Bagian Teks:

•••

Oleh : Ifa Mufida*
Empat tahun pemerintahan rezim saat ini, ternyata menoreh sejarah ketergantungan Indonesia kepada Cina yang luar biasa. Prestasi yang selalu dibanggakan rezim ini adalah keberhasilannya membangun infrastruktur Negara. Ambisi rezim ini ingin membangun infrastruktur mulai tercium saat kunjungan kerja ke Republik Rakyat China (RRC) 2 tahun lalu. Presiden Joko Widodo (Jokowi) beserta delegasi mengadakan pertemuan bilateral dengan Presiden Xi Jinping dan delegasinya. Pembicaraan antara kedua kepala negara ini digelar di West Lake State Guest House, Hangzhou, Jumat 2 /9 /16. Pertemuan bilateral ini pun menghasilkan tiga kesepakatan salah satunya adalah investasi bidang infrastruktur (okezone.com)

•••

Cuplikan Data:
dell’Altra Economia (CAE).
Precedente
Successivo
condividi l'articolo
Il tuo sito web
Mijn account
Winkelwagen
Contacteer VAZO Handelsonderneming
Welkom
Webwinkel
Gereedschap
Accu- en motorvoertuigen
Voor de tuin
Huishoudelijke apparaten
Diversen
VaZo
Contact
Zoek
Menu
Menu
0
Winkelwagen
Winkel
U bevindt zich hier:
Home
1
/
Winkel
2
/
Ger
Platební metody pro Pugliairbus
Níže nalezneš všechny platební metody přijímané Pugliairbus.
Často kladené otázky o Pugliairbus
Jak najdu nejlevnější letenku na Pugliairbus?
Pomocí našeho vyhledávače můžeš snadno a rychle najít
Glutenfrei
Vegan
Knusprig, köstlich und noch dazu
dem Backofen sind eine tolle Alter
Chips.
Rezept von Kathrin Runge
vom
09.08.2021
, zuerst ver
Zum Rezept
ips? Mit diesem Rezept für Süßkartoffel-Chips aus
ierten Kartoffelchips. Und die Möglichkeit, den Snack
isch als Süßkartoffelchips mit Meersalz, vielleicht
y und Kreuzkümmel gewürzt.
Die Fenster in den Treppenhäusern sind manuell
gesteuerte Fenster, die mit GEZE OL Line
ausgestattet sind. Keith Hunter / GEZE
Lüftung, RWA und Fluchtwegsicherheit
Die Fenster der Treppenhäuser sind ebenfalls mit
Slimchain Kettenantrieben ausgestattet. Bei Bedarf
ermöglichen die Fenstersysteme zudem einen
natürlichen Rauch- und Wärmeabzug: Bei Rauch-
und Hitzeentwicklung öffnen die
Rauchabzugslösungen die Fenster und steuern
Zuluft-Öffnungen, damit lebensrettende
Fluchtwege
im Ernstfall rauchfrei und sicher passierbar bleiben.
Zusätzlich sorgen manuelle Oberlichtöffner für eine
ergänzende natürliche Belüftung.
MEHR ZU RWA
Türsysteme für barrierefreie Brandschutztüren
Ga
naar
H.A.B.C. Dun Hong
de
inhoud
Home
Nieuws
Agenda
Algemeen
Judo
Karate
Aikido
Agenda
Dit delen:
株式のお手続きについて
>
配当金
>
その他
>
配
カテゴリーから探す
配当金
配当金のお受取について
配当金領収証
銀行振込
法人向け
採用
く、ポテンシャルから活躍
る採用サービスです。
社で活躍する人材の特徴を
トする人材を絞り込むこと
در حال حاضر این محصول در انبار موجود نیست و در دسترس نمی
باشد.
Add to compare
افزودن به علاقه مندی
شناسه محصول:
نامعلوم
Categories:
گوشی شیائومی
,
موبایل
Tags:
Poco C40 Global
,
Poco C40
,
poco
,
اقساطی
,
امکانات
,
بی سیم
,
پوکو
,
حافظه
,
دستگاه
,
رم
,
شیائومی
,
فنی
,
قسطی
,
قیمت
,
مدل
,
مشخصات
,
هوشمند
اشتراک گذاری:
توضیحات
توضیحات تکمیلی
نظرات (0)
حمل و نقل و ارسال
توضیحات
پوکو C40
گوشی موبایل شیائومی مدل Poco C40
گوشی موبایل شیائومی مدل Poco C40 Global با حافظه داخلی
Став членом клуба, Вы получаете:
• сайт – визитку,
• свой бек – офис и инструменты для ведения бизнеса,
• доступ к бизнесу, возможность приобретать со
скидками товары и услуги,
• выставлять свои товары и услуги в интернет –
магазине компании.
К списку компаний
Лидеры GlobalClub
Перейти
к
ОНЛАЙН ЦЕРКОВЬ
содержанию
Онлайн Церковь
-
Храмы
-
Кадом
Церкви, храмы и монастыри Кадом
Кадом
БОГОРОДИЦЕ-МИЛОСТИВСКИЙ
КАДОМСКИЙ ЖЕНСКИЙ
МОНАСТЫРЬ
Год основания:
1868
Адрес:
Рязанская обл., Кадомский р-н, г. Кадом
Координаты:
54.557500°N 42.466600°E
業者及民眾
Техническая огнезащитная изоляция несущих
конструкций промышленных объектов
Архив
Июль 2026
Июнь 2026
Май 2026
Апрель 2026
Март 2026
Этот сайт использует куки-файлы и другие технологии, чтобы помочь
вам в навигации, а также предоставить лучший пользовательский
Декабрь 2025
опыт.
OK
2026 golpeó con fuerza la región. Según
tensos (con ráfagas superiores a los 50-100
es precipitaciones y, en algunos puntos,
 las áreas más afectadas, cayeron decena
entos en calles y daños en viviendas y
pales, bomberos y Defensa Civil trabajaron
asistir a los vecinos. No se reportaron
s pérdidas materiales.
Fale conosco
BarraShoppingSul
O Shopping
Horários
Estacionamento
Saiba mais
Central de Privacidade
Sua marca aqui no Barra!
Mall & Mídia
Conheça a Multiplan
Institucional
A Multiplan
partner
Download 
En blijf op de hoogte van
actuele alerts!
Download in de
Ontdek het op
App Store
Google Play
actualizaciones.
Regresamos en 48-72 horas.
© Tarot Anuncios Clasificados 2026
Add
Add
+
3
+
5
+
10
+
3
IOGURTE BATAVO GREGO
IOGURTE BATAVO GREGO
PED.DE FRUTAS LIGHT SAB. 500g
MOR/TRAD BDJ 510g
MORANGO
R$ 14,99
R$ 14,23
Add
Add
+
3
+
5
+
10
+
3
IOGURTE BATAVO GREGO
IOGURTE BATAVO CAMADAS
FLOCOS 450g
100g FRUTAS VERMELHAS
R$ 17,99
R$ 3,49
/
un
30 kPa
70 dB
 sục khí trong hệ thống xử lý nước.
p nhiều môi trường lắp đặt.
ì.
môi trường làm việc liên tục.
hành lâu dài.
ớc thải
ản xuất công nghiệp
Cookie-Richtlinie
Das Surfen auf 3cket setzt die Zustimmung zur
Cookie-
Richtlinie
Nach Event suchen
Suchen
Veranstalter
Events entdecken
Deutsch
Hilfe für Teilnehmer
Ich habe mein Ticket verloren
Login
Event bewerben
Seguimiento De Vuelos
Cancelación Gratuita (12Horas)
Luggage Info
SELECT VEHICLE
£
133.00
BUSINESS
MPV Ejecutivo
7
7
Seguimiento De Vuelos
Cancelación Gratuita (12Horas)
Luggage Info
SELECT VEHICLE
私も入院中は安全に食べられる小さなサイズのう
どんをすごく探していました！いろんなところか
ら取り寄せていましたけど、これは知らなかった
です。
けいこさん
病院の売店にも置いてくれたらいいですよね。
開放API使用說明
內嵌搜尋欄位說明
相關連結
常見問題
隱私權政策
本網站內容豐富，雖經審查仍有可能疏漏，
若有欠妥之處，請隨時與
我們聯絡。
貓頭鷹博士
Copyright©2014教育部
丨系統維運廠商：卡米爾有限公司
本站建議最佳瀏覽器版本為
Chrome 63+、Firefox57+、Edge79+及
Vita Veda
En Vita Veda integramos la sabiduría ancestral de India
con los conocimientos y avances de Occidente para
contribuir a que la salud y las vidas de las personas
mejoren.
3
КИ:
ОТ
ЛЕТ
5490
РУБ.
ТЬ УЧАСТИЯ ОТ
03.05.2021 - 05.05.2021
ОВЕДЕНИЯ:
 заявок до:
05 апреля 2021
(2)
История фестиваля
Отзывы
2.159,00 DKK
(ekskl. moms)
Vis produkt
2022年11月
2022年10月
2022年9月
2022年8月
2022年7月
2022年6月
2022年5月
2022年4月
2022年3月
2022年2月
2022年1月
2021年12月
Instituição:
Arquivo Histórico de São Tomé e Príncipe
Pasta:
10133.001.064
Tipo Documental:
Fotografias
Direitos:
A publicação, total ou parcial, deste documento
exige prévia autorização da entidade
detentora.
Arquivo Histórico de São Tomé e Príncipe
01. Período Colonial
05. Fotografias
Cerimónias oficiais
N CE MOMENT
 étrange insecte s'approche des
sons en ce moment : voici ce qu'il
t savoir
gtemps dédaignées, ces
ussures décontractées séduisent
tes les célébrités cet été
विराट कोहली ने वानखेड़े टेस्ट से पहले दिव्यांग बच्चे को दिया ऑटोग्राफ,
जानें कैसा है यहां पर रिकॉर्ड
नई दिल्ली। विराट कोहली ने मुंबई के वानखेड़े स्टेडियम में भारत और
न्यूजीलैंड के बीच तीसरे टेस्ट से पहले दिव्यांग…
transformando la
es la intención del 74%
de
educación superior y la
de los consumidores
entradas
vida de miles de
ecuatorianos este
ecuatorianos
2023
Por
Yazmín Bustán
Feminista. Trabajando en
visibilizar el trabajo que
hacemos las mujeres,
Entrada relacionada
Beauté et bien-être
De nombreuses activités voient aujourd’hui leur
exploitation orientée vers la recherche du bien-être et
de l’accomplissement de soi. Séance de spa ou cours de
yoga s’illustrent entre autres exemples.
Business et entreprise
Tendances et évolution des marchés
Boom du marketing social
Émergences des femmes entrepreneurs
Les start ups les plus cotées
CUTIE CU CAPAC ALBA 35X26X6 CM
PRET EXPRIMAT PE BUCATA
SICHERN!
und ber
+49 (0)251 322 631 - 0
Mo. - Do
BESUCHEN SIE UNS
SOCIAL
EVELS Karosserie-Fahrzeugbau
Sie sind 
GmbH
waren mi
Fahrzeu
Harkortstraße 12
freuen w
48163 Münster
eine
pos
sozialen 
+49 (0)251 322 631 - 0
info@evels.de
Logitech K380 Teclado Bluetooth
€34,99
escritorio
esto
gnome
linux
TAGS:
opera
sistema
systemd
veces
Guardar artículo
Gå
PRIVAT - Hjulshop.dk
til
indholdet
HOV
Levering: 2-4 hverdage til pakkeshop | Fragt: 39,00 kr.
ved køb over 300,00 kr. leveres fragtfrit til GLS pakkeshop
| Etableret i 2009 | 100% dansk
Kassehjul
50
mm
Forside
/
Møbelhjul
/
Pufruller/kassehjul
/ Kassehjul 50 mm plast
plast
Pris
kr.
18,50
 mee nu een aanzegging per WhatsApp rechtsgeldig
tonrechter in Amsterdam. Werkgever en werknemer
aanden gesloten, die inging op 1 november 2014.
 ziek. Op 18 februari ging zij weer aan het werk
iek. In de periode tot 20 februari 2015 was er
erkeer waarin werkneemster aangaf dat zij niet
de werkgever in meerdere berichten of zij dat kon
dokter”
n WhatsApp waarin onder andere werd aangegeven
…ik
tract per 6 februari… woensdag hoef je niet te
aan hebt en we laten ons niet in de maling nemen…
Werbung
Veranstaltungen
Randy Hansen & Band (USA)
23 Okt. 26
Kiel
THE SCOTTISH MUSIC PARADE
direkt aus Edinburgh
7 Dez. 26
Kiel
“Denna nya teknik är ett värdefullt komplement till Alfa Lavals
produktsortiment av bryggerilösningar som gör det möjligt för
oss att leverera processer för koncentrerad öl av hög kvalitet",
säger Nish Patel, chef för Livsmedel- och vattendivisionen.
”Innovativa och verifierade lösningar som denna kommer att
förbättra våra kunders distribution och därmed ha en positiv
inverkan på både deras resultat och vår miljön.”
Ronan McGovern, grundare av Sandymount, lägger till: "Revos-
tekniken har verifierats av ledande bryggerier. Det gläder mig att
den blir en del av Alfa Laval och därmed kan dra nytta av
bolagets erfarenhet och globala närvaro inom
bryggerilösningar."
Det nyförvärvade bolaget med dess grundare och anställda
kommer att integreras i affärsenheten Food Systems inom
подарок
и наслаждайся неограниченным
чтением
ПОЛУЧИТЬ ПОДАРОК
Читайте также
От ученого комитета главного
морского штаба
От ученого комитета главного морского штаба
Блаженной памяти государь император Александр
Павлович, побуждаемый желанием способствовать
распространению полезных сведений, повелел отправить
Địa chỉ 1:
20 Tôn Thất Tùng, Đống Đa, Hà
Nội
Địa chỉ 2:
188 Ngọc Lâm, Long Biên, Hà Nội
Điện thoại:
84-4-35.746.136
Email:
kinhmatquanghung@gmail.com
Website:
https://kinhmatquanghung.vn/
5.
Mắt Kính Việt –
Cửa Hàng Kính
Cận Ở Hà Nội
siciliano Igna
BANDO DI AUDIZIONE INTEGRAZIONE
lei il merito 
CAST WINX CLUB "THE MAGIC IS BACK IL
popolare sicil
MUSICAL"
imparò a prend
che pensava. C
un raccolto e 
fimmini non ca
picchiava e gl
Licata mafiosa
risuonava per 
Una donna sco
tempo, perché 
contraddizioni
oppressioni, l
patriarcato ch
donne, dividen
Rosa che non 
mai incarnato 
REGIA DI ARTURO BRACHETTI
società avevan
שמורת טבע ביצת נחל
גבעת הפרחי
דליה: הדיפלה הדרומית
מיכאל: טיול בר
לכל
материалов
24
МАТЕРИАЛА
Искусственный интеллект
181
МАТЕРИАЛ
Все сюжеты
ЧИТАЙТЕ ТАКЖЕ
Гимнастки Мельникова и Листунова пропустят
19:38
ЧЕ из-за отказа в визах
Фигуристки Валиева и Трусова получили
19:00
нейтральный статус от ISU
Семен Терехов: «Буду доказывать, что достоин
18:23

•••

Perintah Tugas:
Tolong perbarui teks tentang ketergantungan Indonesia kepada Cina mulai dari "Oleh : Ifa Mufida*" sampai dengan "bidang infrastruktur (okezone.com)", dengan mengganti "rezim" menjadi "pemerintah". Catatan-catatan tersebut sama sekali tidak digunakan di sini.

Penyelesaian Soal:
Oleh : Ifa Mufida*
Empat tahun pemerintahan pemerintah saat ini, ternyata menoreh sejarah ketergantungan Indonesia kepada Cina yang luar biasa. Prestasi yang selalu dibanggakan pemerintah ini adalah keberhasilannya membangun infrastruktur Negara. Ambisi pemerintah ini ingin membangun infrastruktur mulai tercium saat kunjungan kerja ke Republik Rakyat China (RRC) 2 tahun lalu. Presiden Joko Widodo (Jokowi) beserta delegasi mengadakan pertemuan bilateral dengan Presiden Xi Jinping dan delegasinya. Pembicaraan antara kedua kepala negara ini digelar di West Lake State Guest House, Hangzhou, Jumat 2 /9 /16. Pertemuan bilateral ini pun menghasilkan tiga kesepakatan salah satunya adalah investasi bidang infrastruktur (okezone.com)